Yoo I got a question with my subs. There rated 500 each but pump nice with 1000 but when i brdge it I can only run 1. I was wondering if i can run two subs when its bridged cause I got 2. Just like jam the other wire into the bridged terminals? Also Should my box be ported or sealed? 

thnks 

Al


----------



## Brahma Brian (Nov 17, 2004)

> _Originally posted by AlanR_@Nov 17 2006, 08:45 PM~6591258
> *Yoo I got a question with my subs. There rated 500 each but pump nice with 1000 but when i brdge it I can only run 1. I was wondering if i can run two subs when its bridged cause I got 2. Just like jam the other wire into the bridged terminals? Also Should my box be ported or sealed?
> 
> thnks
> ...


First, throw us a bone man, geesh...

What ohm are the coils in the subs?

Are they dual voice coil or single voice coil?

What amp do you have?

What ohm load is your amp stable to bridged, or mono, or stereo, SOMETHING...

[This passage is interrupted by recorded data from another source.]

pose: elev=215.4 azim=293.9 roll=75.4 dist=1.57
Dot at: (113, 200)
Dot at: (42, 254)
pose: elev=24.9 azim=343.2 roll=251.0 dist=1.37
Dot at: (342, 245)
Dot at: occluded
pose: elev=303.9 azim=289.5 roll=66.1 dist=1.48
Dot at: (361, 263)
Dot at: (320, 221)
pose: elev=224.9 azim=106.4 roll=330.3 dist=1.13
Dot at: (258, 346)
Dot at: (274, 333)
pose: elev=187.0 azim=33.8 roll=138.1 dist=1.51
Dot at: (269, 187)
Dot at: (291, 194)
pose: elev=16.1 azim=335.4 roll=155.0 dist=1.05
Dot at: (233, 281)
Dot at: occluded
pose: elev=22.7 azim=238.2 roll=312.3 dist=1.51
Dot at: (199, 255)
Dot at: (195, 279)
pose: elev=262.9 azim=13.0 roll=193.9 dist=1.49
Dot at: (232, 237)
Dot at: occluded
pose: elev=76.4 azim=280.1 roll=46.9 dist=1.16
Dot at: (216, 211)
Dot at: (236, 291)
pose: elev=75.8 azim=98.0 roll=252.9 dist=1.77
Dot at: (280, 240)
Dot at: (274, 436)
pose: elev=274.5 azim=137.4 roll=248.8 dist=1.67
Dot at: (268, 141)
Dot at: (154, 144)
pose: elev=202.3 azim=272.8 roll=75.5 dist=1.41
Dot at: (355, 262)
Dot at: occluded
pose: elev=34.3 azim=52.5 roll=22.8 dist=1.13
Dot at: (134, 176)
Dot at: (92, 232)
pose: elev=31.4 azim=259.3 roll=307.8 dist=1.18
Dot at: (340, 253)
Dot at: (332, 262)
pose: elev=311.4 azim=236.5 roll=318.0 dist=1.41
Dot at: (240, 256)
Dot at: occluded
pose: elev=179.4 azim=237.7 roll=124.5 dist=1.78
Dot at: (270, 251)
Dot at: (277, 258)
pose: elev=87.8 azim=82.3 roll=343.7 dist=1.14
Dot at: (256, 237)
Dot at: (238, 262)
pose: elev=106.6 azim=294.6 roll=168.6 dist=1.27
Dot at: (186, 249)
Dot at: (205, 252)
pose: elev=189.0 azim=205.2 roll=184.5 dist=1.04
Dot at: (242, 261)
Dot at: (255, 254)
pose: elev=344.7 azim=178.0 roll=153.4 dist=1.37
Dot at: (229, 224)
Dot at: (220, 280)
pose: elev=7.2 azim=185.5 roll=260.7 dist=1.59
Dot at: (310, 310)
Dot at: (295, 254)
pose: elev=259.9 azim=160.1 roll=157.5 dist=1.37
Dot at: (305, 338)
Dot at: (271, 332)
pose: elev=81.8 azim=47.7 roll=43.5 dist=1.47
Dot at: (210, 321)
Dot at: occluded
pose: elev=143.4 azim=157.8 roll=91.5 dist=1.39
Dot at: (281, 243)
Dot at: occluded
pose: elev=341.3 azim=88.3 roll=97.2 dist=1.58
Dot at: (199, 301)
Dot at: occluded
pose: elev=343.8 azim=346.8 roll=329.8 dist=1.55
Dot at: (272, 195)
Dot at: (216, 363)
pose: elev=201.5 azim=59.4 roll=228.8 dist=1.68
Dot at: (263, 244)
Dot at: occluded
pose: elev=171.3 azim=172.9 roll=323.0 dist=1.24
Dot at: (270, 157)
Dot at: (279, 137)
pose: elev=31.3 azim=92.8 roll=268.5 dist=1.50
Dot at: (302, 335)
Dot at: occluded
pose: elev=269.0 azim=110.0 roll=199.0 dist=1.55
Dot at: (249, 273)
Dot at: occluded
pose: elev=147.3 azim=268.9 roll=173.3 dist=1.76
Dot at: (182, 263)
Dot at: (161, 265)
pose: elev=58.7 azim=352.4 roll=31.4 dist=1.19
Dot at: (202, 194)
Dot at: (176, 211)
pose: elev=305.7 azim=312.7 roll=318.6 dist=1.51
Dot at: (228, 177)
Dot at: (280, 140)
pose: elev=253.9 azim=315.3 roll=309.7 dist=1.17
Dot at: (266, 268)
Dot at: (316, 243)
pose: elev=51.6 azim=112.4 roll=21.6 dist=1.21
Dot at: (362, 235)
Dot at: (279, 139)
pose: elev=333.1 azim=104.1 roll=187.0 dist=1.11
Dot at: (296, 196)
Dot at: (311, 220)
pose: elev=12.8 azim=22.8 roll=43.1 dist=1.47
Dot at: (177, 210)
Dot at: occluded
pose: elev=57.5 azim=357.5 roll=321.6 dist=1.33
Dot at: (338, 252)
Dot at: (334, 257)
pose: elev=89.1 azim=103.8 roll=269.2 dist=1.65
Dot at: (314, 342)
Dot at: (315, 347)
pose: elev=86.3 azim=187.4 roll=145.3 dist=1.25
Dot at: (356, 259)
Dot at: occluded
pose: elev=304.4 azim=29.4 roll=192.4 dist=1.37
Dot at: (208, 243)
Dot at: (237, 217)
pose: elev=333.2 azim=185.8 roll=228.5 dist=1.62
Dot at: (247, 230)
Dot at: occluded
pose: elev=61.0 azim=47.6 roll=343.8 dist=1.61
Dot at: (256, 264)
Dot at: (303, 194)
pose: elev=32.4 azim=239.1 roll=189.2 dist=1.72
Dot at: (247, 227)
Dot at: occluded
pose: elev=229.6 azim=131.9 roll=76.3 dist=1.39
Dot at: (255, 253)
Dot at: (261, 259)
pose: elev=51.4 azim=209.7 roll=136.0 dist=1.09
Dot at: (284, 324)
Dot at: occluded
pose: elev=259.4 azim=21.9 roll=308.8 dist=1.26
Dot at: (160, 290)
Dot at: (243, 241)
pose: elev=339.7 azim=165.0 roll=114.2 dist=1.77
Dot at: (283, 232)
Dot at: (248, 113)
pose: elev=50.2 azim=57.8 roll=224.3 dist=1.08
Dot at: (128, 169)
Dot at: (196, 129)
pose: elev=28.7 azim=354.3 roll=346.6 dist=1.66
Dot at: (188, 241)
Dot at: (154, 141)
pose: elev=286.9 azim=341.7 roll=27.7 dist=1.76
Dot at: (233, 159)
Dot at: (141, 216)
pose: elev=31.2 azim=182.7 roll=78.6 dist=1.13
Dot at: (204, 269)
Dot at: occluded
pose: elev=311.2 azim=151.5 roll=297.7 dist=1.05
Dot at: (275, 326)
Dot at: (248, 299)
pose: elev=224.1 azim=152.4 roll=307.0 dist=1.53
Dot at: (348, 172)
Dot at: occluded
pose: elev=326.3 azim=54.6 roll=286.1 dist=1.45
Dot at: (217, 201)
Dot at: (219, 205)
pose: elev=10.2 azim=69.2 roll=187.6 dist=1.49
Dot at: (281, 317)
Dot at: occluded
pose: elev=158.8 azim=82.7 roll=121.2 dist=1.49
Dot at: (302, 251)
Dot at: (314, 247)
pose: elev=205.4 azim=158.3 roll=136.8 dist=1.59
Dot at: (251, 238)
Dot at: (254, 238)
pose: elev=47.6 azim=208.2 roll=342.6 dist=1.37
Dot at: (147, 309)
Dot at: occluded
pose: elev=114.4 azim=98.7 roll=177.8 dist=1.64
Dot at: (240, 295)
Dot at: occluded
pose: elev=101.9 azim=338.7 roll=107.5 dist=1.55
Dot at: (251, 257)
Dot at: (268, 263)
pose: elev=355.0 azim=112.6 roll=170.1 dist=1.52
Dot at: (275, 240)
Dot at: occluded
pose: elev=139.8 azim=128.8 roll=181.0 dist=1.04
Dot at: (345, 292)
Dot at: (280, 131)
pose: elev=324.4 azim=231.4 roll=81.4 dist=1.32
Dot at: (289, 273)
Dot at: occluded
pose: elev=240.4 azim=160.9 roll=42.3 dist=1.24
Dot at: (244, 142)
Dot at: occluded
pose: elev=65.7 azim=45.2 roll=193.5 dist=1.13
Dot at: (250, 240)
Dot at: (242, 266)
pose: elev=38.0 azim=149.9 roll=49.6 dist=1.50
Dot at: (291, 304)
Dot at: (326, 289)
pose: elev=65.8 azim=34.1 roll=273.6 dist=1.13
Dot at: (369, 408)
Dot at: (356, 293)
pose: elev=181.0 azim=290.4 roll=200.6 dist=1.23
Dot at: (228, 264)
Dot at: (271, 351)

Something, anything, please give us something to go on... :uh:


----------



## AlanR (Aug 14, 2006)

Damn dawg, there 4 ohm subs, Single voice coil (2 inch) , I got a Pyramid Arctic Series 1000 watt 2 Channel.


----------



## boskeeter (Mar 12, 2006)

i highly doubt jensen subs that are rated at 500 can handle 1000


----------



## Guest (Nov 18, 2006)

wire it in a series and ported tuned and flip them inside out itz gon be ill


----------



## AlanR (Aug 14, 2006)

man they handle 1000 easy..


----------



## Level33 (Jun 19, 2004)

Im pretty sure he is going by MAX watts not RMS.. I really doubt a Pyramid amp puts out 1000 watts , even max,, i think its like 200wrms per channel


----------



## superdodge2196 (May 21, 2006)

i had a couple of these, ten to be exact. the local circut city had a sell on them one time. two for $25. i bought all they had in stock. made a killing off them locally. sold em' for $50 each. :biggrin: 

i hooked one up to my 100w home reciver and could have blown it with ease.


----------



## AlanR (Aug 14, 2006)

I had 1 bridged on 1000 it was fine, ran it for 20 + min on bass songs. I think u guys are hatten on Jensen, there not all that bad for a cheap price, I got mine 2 for $30


----------



## superdodge2196 (May 21, 2006)

> _Originally posted by AlanR_@Nov 18 2006, 12:55 AM~6592963
> *I had 1 bridged on 1000 it was fine, ran it for 20 + min on bass songs. I think u guys are hatten on Jensen, there not all that bad for a cheap price, I got mine 2 for $30
> *



if they sound good to you and you like them, what does it matter. :0


----------